The federal insurance fund set up to protect money deposited at failed banks will have to shell out up to $8 billion to depositors of shuttered IndyMac Bancorp (IMB).
The Federal Deposit Insurance Corp. estimated its insurance fund would have to pay out between $4 billion and $8 billion to cover some $18 billion in insured deposits at IndyMac Bank, which the Office of Thrift Supervision closed down on Friday after a run on the bank left it illiquid and its stock in ruins.
IndyMac is not likely to be the last bank to go under amid the current crisis. BankUnited (BKUNA) and Downey Financial (DSL) are both on very thin ice, as TheStreet.com pointed out last week, and while it is not in immediate danger, Washington Mutual (WM - Get Report), which raised $7 billion from a group of investors led by private equity firm TPG during the second quarter, will be watched very closely when it reports results on July 22.

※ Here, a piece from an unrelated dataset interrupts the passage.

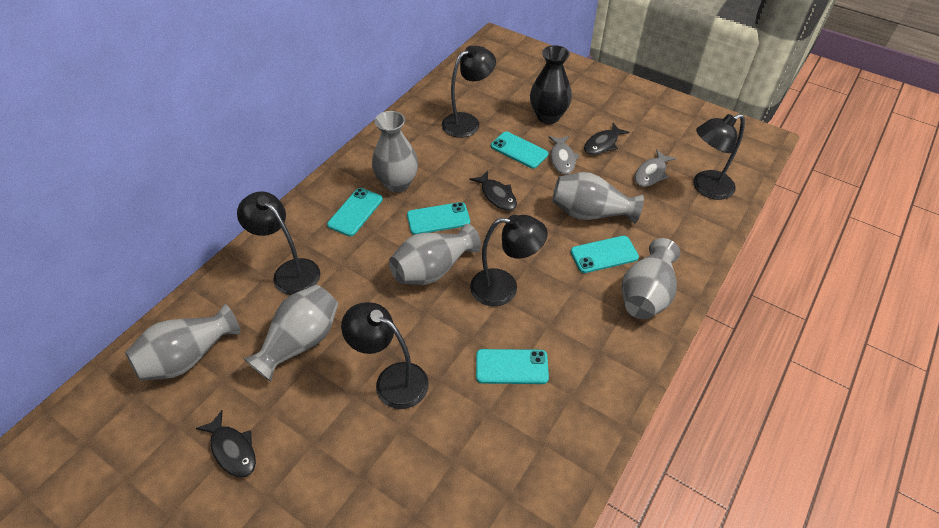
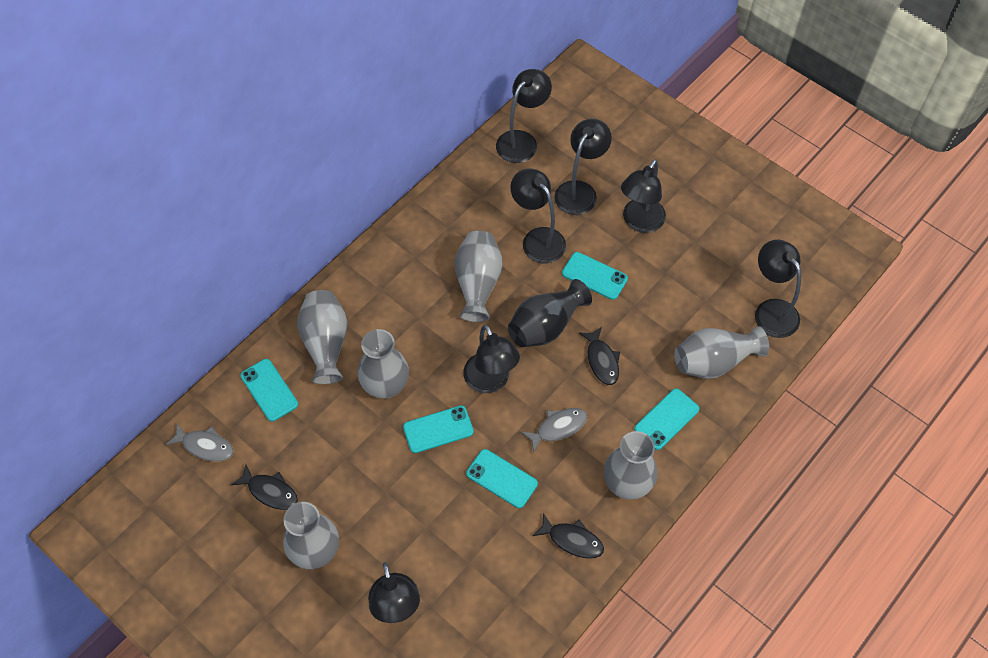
black lamp: 5 -> 7

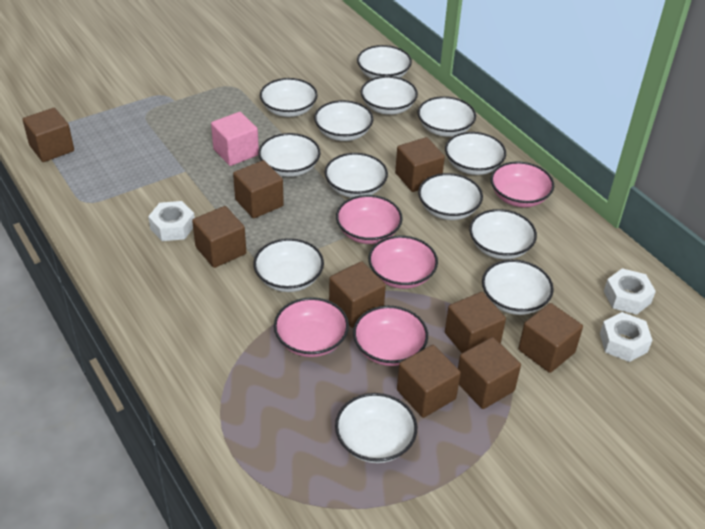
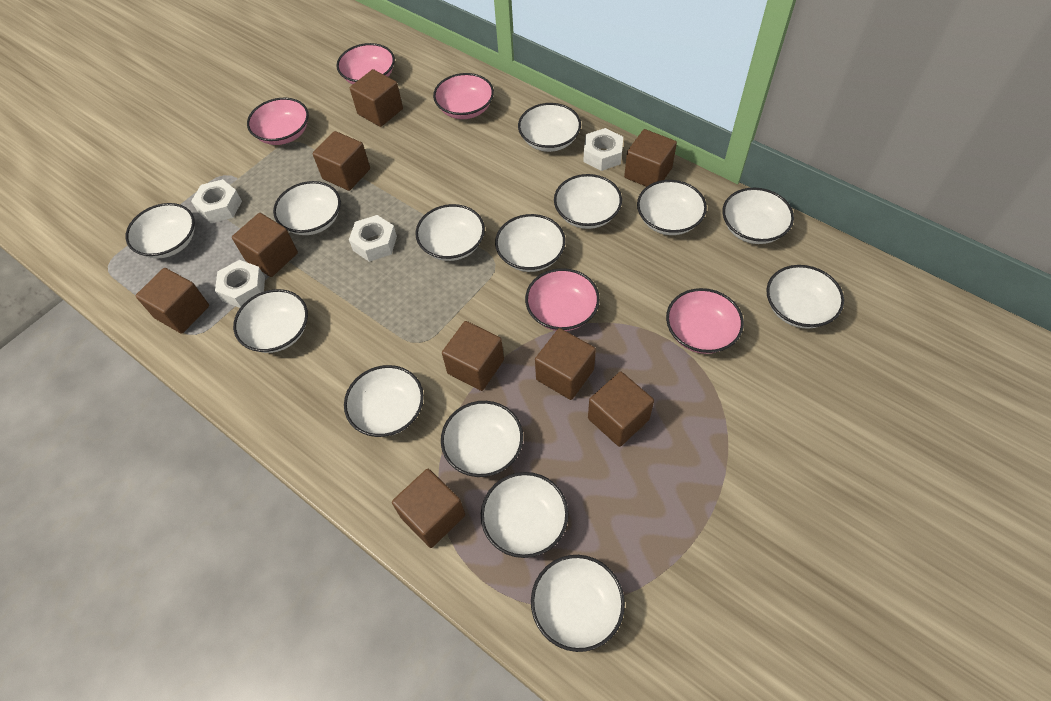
pink cube: 1 -> 0
white bowl: 13 -> 14
white nut: 3 -> 4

When a depository institution is shut down, insured funds in retail deposit accounts are made available almost immediately by the FDIC. While the FDIC usually starts selling off assets immediately when regulators close a bank or thrift, IndyMac was so big that the agency established a successor institution, IndyMac Federal Bank FSB, which will temporarily operate to "maximize the value of the institution for a future sale."The FDIC said uninsured deposits totaled approximately $1 billion, and were held by about 10,000 depositors. Depositors with uninsured deposits in a failed institution become creditors to the receivership or conservatorship, and receive "dividends" out of proceeds from asset sales. In the case of IndyMac, these creditors have received an advance dividend of 50 cents on the dollar. They may receive more, but that seems doubtful at this stage. IndyMac's mortgage loans are very difficult so sell in this environment, and most are pledged as collateral to the Federal Home Loan Bank of San Francisco, which had $10.1 billion in advances (loans) outstanding to IndyMac when the thrift was shut down.